Panel with Epstein, attorneys Steven Menashi and Randall Guynn, and Judge Arthur Gonzalez (LL.M. ’90)

Epstein also participated in the day’s third panel, “Conservatorship and the Takings Clause.” In his remarks, he focused on whether the 2008 and 2012 reorganizations of Fannie and Freddie, along with other related actions, were contrary to the takings and due process clauses of the Constitution. The key issues he discussed included how to determine solvency when an entity has both positive and negative relationships with the government, whether the fact that the government’s 2008 action was a conservatorship and not a receivership had significant bearing, and how to characterize the government’s deal modification in 2012.

Other conference participants included Barry Adler, Bernard Petrie Professor of Law and Business, and Judge Arthur Gonzalez (LL.M. ’90), a Senior Fellow at the Law School, who served as panelists. Professor Troy McKenzie ’00 moderated a panel on the reorganization of Fannie and Freddie.

Watch Panel 1: The Reorganization of Fannie Mae and Freddie Mac

Adam Badawi, Washington University Law School
Anthony Casey, University of Chicago Law School
David Skeel, NYU School of Law; Penn Law School
Peter Wallison, American Enterprise Institute
Troy McKenzie, NYU School of Law (moderator)

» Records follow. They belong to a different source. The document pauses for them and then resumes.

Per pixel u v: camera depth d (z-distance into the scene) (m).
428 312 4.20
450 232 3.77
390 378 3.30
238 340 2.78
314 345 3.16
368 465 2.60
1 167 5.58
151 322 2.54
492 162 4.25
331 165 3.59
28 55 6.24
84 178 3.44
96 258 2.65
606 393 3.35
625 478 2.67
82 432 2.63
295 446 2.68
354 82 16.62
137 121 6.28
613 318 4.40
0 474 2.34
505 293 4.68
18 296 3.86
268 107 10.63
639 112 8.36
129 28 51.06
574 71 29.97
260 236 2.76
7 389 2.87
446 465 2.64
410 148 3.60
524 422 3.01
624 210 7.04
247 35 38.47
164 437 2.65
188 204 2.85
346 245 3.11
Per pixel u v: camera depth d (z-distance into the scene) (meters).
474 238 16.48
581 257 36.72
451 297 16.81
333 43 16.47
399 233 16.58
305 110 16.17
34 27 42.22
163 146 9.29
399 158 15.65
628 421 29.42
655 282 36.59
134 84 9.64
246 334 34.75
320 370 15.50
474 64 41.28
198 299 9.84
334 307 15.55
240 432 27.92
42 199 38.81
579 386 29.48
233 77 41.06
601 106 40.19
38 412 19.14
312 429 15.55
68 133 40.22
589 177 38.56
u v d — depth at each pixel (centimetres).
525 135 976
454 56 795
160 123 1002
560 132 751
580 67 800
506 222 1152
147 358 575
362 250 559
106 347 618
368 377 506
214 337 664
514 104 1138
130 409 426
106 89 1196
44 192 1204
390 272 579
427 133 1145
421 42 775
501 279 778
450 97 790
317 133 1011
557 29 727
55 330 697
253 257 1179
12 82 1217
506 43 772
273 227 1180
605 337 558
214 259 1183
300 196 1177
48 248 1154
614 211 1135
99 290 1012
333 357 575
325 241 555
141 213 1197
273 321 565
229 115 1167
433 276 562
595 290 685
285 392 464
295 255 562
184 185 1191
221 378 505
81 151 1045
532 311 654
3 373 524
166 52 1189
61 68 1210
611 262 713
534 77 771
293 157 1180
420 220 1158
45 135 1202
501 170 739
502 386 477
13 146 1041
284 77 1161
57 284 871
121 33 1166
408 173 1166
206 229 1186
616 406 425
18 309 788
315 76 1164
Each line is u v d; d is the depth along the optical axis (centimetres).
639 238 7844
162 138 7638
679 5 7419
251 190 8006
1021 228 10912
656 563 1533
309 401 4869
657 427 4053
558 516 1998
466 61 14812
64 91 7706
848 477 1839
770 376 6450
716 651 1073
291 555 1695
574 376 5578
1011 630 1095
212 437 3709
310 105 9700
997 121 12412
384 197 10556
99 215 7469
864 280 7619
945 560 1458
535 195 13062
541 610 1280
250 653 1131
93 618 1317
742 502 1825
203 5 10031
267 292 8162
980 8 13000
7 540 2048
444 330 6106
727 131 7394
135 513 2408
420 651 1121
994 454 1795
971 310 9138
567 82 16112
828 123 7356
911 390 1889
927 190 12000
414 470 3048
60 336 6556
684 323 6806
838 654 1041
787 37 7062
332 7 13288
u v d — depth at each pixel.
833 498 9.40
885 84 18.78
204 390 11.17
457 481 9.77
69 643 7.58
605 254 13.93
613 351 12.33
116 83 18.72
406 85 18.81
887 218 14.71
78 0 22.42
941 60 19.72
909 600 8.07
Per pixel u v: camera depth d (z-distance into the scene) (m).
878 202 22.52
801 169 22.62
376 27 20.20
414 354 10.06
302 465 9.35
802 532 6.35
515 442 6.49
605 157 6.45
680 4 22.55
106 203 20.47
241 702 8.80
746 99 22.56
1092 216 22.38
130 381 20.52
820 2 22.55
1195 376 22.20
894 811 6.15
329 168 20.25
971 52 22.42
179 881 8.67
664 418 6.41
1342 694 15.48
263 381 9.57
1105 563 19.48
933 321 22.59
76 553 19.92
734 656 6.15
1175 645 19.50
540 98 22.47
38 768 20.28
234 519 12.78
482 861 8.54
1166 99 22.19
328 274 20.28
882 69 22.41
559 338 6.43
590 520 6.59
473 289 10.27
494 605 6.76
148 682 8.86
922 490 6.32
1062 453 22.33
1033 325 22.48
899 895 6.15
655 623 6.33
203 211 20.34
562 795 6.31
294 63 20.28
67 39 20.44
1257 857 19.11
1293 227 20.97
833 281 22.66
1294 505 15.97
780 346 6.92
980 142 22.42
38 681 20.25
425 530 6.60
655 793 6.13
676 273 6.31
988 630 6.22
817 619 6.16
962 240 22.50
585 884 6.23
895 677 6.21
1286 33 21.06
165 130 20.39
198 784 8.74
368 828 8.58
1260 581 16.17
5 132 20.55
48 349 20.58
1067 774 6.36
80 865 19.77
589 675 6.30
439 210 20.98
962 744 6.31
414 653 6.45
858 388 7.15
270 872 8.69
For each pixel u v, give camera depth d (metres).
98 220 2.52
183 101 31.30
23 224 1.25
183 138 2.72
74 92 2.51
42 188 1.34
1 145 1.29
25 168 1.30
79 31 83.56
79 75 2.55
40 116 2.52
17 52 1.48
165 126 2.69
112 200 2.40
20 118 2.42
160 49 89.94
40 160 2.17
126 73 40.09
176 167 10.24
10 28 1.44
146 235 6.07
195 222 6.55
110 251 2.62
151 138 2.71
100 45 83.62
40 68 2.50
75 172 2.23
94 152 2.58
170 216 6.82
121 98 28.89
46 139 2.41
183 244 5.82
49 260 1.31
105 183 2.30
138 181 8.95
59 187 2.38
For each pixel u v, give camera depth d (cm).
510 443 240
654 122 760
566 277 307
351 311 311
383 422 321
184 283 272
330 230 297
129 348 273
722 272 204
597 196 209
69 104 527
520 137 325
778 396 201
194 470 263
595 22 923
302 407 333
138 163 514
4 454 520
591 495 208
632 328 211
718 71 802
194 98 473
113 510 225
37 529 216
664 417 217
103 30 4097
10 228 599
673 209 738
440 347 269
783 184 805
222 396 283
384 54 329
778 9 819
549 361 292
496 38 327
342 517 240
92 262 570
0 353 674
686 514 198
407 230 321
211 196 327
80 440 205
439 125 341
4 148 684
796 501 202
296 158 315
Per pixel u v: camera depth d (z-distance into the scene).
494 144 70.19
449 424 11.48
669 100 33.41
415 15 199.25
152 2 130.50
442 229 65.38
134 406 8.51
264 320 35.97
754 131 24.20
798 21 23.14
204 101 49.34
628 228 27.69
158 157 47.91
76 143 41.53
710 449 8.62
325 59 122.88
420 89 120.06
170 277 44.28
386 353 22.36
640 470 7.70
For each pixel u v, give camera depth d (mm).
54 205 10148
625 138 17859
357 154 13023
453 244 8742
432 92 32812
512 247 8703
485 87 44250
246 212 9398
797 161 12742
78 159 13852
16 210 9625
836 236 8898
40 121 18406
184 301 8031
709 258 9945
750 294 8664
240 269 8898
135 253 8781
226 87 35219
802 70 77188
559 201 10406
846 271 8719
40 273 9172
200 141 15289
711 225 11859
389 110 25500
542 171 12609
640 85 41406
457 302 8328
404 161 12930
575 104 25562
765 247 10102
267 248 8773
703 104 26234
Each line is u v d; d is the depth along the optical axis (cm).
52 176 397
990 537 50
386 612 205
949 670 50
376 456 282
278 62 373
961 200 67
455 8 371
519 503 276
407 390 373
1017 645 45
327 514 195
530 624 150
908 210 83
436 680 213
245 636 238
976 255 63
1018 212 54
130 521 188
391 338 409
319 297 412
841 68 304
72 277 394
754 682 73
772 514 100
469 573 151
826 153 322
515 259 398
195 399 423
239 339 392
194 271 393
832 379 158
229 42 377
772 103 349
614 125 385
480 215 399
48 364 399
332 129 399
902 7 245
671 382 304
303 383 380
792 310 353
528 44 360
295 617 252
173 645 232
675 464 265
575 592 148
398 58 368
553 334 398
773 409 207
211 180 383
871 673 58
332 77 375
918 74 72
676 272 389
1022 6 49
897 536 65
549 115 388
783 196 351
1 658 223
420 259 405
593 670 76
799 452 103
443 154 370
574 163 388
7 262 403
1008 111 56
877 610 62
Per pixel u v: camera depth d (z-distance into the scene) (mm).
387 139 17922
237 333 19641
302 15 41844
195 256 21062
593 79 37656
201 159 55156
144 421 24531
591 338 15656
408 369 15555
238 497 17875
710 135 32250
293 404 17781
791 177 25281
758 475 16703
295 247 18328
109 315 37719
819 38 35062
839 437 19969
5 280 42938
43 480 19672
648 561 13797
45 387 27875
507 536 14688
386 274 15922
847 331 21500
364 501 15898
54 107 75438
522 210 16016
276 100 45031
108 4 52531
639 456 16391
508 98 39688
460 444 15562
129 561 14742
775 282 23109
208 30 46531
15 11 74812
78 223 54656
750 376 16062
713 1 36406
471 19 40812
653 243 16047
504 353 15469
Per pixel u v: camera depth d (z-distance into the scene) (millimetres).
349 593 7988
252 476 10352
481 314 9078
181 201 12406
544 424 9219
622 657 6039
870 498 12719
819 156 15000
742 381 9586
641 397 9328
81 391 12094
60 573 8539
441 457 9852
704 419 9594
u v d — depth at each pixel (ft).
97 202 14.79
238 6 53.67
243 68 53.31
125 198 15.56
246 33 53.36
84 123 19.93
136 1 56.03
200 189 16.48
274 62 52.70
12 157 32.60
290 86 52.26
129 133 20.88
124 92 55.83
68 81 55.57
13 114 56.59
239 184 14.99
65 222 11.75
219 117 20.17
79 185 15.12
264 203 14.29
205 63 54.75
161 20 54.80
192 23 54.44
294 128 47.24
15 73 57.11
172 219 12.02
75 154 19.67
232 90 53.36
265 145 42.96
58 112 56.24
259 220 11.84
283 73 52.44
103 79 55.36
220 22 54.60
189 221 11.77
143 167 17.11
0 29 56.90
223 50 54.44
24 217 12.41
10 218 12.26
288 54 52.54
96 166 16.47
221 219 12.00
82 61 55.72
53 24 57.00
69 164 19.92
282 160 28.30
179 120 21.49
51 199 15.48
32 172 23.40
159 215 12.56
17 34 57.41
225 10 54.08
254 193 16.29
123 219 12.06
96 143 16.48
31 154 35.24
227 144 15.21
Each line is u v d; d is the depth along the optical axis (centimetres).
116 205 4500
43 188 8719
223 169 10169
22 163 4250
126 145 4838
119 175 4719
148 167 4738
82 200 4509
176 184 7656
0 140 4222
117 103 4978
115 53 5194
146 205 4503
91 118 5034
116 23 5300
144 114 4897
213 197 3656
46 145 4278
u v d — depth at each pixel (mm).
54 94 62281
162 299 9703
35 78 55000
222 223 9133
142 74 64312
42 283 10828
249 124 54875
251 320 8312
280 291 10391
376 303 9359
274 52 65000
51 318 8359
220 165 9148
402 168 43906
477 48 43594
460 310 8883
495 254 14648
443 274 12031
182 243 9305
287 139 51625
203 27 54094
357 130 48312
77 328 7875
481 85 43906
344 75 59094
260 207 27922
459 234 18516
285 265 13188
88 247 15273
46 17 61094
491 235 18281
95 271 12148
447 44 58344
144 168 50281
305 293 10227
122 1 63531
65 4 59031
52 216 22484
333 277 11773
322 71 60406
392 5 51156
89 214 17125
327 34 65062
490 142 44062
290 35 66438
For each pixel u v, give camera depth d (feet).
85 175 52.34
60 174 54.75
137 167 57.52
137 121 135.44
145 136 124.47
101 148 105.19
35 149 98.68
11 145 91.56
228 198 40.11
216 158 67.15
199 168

Watch Panel 2: Fannie Mae, Freddie Mac, and Administrative Law

Charles Cooper, Cooper & Kirk PLLC 
Todd Henderson, University of Chicago Law School 
Troy Paredes, Former SEC Commissioner
Mario Rizzo, Department of Economics, NYU (moderator)

Watch Panel 3: Conservatorship and the Takings Clause

Barry Adler, NYU School of Law 
Richard Epstein, NYU School of Law 
Arthur Gonzalez, NYU School of Law 
Randall Guynn, David Polk & Wardwell LLP 
Steven Menashi, NYU School of Law (moderator)

Watch Panel 4: The Future of Fannie and Freddie

Mark Calabria, Cato Institute 
David Reiss, Brooklyn Law School 
Mark Willis, NYU Law Furman Center 
Lawrence White, NYU Stern 
Michael Levine, NYU School of Law (moderator)


Courtesy of NYU Law website.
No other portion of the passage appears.